═══ Stored data
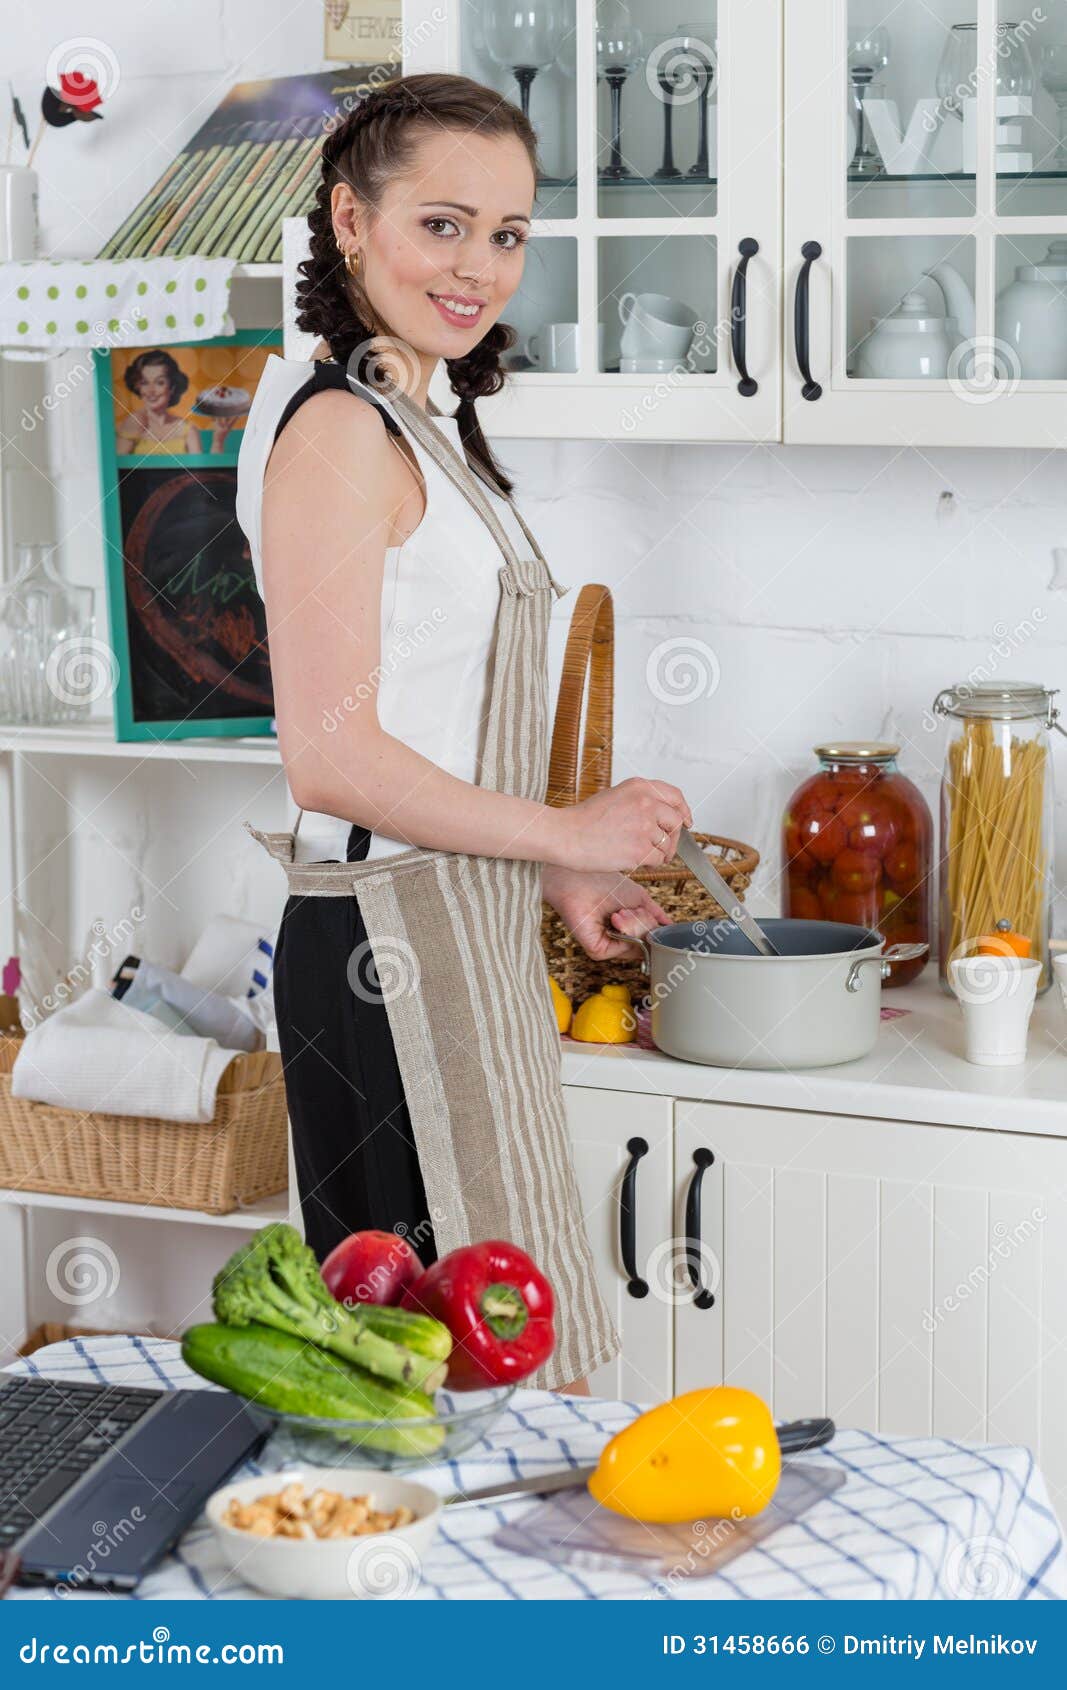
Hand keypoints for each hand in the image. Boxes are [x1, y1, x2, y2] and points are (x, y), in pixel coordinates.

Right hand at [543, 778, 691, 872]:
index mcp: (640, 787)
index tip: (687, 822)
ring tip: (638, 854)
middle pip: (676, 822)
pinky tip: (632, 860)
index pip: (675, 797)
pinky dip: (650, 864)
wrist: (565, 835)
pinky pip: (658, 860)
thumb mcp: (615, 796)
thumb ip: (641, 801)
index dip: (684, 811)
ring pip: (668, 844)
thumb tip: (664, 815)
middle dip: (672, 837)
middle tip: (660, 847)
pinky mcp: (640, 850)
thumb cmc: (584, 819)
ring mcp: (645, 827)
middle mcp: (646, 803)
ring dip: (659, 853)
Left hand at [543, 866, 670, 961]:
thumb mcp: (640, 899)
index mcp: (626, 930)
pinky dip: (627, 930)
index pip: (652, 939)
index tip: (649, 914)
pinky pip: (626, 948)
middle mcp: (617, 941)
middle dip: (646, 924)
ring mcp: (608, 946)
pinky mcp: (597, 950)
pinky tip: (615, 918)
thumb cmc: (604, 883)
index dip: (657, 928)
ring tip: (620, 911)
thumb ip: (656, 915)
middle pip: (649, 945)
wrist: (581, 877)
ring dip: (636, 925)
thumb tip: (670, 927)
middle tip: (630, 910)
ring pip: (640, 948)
══════
═══ Stored data
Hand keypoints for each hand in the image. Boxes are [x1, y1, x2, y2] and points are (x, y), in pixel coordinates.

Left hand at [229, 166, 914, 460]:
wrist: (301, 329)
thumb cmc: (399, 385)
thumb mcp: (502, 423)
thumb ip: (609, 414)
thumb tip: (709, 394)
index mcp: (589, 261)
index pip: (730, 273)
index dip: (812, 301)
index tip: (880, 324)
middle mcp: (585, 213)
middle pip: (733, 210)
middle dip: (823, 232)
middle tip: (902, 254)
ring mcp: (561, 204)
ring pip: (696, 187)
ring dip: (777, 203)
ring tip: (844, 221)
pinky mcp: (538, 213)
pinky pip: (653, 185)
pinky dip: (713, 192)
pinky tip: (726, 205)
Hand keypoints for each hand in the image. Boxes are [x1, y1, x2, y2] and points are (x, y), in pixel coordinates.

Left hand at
══════
═══ Stored data
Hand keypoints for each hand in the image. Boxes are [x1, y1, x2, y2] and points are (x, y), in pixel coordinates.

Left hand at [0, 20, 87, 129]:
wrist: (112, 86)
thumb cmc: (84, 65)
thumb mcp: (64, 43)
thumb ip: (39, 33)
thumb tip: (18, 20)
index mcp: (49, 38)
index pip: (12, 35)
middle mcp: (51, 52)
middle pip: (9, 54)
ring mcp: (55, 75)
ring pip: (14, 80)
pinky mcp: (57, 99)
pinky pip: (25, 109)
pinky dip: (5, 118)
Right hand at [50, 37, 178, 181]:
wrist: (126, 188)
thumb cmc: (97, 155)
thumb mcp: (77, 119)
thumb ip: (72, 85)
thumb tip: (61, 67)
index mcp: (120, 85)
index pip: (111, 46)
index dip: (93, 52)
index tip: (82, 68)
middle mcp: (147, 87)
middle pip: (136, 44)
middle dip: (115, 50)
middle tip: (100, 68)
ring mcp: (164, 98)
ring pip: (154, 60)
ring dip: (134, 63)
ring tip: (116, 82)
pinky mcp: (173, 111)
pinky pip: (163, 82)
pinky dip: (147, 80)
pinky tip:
══════
■ **The task**: What you return should be exactly the lines above, starting at the one with "middle dip: (823, 232)" and ending at the one with "pinky tip: (726, 205)", and nothing else.

■ **Solved problem**:
middle dip: (823, 232)
middle tip: (902, 254)
ring mcp: (561, 204)
ring pip: (696, 187)
ring dip: (777, 203)
ring tip: (844, 221)
pinky mcp: (538, 213)
pinky pip: (653, 185)
pinky dip: (713, 192)
pinky tip: (726, 205)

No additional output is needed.